* PROVIDED RECORDS *
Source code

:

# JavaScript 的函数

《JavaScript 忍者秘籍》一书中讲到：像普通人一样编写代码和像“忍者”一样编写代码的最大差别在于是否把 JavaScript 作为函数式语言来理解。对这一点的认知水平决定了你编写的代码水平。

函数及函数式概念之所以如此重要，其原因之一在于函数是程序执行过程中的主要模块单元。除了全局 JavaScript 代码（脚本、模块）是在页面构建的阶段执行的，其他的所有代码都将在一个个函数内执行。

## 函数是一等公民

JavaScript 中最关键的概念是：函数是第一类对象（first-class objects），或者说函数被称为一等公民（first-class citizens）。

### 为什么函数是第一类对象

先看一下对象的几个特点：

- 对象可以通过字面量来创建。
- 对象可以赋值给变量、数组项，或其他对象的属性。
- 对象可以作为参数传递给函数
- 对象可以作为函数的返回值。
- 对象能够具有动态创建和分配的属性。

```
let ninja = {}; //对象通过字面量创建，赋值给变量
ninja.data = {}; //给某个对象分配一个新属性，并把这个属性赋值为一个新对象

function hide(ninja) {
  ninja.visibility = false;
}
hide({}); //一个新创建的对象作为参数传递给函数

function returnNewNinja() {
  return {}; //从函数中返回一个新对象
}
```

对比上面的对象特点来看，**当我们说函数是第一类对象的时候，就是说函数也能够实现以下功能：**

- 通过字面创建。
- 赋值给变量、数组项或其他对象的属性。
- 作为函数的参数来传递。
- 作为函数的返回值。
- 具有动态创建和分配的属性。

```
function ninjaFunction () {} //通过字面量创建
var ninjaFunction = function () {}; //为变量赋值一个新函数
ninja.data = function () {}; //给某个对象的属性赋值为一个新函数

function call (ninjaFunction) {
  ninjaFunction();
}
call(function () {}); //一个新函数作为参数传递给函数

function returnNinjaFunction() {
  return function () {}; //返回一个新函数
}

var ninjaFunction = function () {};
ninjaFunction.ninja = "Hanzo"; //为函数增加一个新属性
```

* EXERCISE GOAL *
Output the entries exactly.

* OUTPUT BELOW *
Source code

:

# JavaScript 的函数

《JavaScript 忍者秘籍》一书中讲到：像普通人一样编写代码和像“忍者”一样编写代码的最大差别在于是否把 JavaScript 作为函数式语言来理解。对这一点的认知水平决定了你编写的代码水平。

函数及函数式概念之所以如此重要，其原因之一在于函数是程序执行过程中的主要模块单元。除了全局 JavaScript 代码（脚本、模块）是在页面构建的阶段执行的，其他的所有代码都将在一个个函数内执行。

## 函数是一等公民

JavaScript 中最关键的概念是：函数是第一类对象（first-class objects），或者说函数被称为一等公民（first-class citizens）。

### 为什么函数是第一类对象

先看一下对象的几个特点：

- 对象可以通过字面量来创建。
- 对象可以赋值给变量、数组项，或其他对象的属性。
- 对象可以作为参数传递给函数
- 对象可以作为函数的返回值。
- 对象能够具有动态创建和分配的属性。

```
let ninja = {}; //对象通过字面量创建，赋值给变量
ninja.data = {}; //给某个对象分配一个新属性，并把这个属性赋值为一个新对象

function hide(ninja) {
  ninja.visibility = false;
}
hide({}); //一个新创建的对象作为参数传递给函数

function returnNewNinja() {
  return {}; //从函数中返回一个新对象
}
```

对比上面的对象特点来看，**当我们说函数是第一类对象的时候，就是说函数也能够实现以下功能：**

- 通过字面创建。
- 赋值给变量、数组项或其他对象的属性。
- 作为函数的参数来传递。
- 作为函数的返回值。
- 具有动态创建和分配的属性。

```
function ninjaFunction () {} //通过字面量创建
var ninjaFunction = function () {}; //为变量赋值一个新函数
ninja.data = function () {}; //给某个对象的属性赋值为一个新函数

function call (ninjaFunction) {
  ninjaFunction();
}
call(function () {}); //一个新函数作为参数传递给函数

function returnNinjaFunction() {
  return function () {}; //返回一个新函数
}

var ninjaFunction = function () {};
ninjaFunction.ninja = "Hanzo"; //为函数增加一个新属性
```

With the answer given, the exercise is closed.